Tuesday, May 20, 2014

Skull Sleeve Tattoos And Japanese Sleeve Tattoos

By Darren Hartley


Available in an avalanche of styles and colors, skull sleeve tattoos can be awesome and perfect tattoos for both sexes. They are the choice of tattoo enthusiasts in the lookout for unique and cool body ink art designs. In their ability to display very prominent skull images, they offer unique hallmarks to tattoo wearers.

Awesome skull sleeve tattoos are easily seen by everybody. This is probably why tattoo lovers who want to show off their tattoos choose this type of body art. And because they add to the masculinity factor, they are often preferred by men than women. The skull is a very popular tattoo symbol because integrating them with other appropriate tattoo symbols poses no problem at all.

Skull sleeve tattoos portray the skull image as a universally and terribly flexible symbol. The skull could either be depicted as fierce or evil or as elegant and charming. When incorporated with other symbols, they can develop a theme all their own.

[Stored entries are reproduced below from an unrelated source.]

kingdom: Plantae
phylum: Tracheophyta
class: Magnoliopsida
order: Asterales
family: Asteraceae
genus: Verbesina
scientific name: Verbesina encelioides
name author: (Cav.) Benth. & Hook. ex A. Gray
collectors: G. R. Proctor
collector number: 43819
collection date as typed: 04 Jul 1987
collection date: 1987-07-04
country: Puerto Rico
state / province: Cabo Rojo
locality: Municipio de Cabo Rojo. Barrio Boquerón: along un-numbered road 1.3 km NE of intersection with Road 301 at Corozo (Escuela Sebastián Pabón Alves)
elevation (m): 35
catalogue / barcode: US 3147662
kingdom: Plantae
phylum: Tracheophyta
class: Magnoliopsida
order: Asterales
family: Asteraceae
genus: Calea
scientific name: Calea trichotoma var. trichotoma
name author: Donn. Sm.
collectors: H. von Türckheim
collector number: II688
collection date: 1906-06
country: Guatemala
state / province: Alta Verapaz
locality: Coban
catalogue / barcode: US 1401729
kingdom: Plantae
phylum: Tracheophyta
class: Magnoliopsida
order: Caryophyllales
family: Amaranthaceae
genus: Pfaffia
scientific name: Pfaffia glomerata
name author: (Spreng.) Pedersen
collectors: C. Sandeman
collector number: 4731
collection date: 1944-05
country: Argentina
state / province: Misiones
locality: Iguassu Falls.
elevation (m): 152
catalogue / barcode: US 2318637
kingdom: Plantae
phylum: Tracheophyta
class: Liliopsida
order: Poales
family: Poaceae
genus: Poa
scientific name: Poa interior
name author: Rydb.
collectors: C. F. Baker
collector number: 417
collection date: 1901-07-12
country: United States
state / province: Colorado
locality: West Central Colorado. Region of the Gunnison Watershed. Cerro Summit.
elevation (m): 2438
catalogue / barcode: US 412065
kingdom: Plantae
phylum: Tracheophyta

Japanese sleeve tattoos are almost reproductions of famed Japanese paintings. It is this quality of Japanese tattoos from which they get their uniqueness. They easily put the art of body painting on a pedestal all its own. Other than this, Japanese tattoo designs carry different symbolisms unique to each and every individual design.

When incorporated in Japanese sleeve tattoos, the Sakura or cherry blossom is looked at as a life representative. Luck is what a Koi fish tattoo brings to its wearer. Strength coming from supernatural powers is what Japanese dragon tattoos expresses. Good luck is what a wearer of a Hannya mask tattoo brings to his surroundings.

Japanese sleeve tattoos containing the Hannya mask imagery do not have anything directly to do with Satan or the devil, contrary to popular opinion. Hannyas are terrestrial monsters with confused human feelings of passion, jealousy and hate. In Japanese theater, the mask is used to represent possession by the devil, release from which is a matter of devotion to Buddha. This is the concept of hell in Japanese Buddhism.